A contrarian and even idiot savant, Eleanor Tiernan's persona is that of a pity object for friends and family, but with flashes of wisdom that make her seem like the disregarded holy fools of yore. Achieved with brilliantly original, logic-askew epiphanies, she grabs you with a laugh, then gradually starts to convince you that she's the sane one and society is misguided.

When she bemoans the pointlessness and even negative impact of applying oneself to education, given that the only future with any prospects lies in reality television, it's funny but a broad satirical brush. Yet when she rails against the dropdown box options for booking an airline seat, the consequences she ascribes to each choice seem both ridiculous but also clearly grounded in long-established, undeniable sexism.

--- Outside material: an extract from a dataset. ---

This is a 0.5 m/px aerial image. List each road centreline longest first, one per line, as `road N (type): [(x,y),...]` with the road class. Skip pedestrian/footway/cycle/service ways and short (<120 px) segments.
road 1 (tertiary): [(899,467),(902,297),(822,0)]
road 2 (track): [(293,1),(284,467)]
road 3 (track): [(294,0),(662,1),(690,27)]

She rather stumbles through the conclusion of a tale about being a chocolate ricecake expert at her regular cafe. But the point, that staff turnover is so high in a decadent, gig economy culture that the customers know more about the business than the baristas, is solid. And it's one she satisfyingly returns to.

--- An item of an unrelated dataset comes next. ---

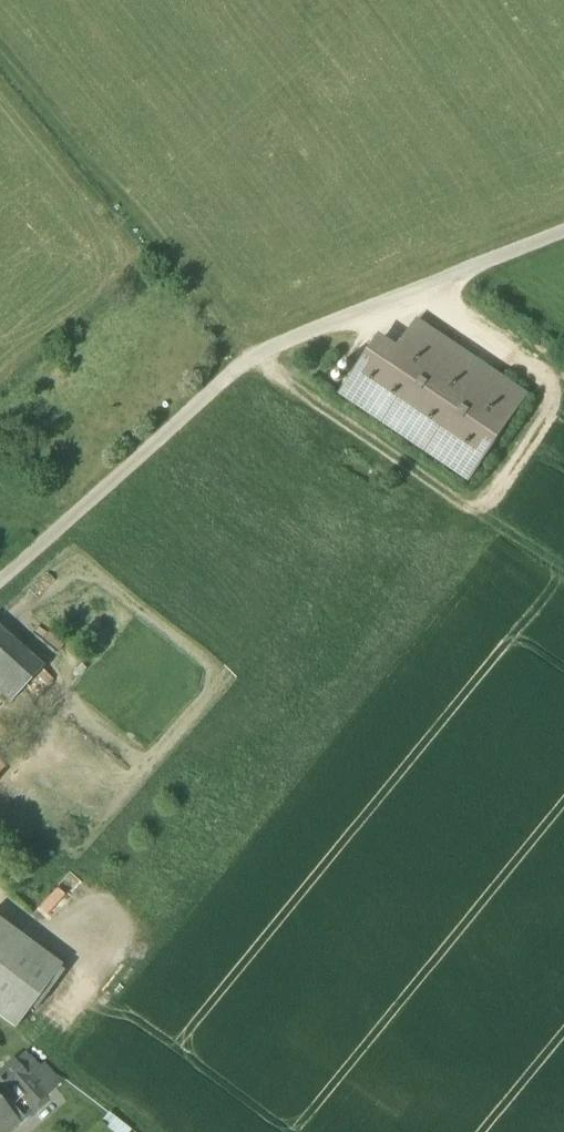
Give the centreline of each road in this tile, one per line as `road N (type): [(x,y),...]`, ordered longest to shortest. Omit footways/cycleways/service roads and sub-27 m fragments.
road 1 (track): [(0,58),(252,358)]
road 2 (track): [(563,572),(252,358)]
road 3 (residential): [(0,583),(252,358)]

As adept highlighting the mean girls-style motivations of Brexit, as she is mining her relationship status as a 40-something singleton deflecting questions about her broodiness, there's feeling in Tiernan's gags about being a substitute mother no-one asked for. But what initially seems relatively throwaway, combines with her crime obsession for a rare, more personal closing account that runs the gamut from stupidity to sharp, humane to topsy-turvy hilarious.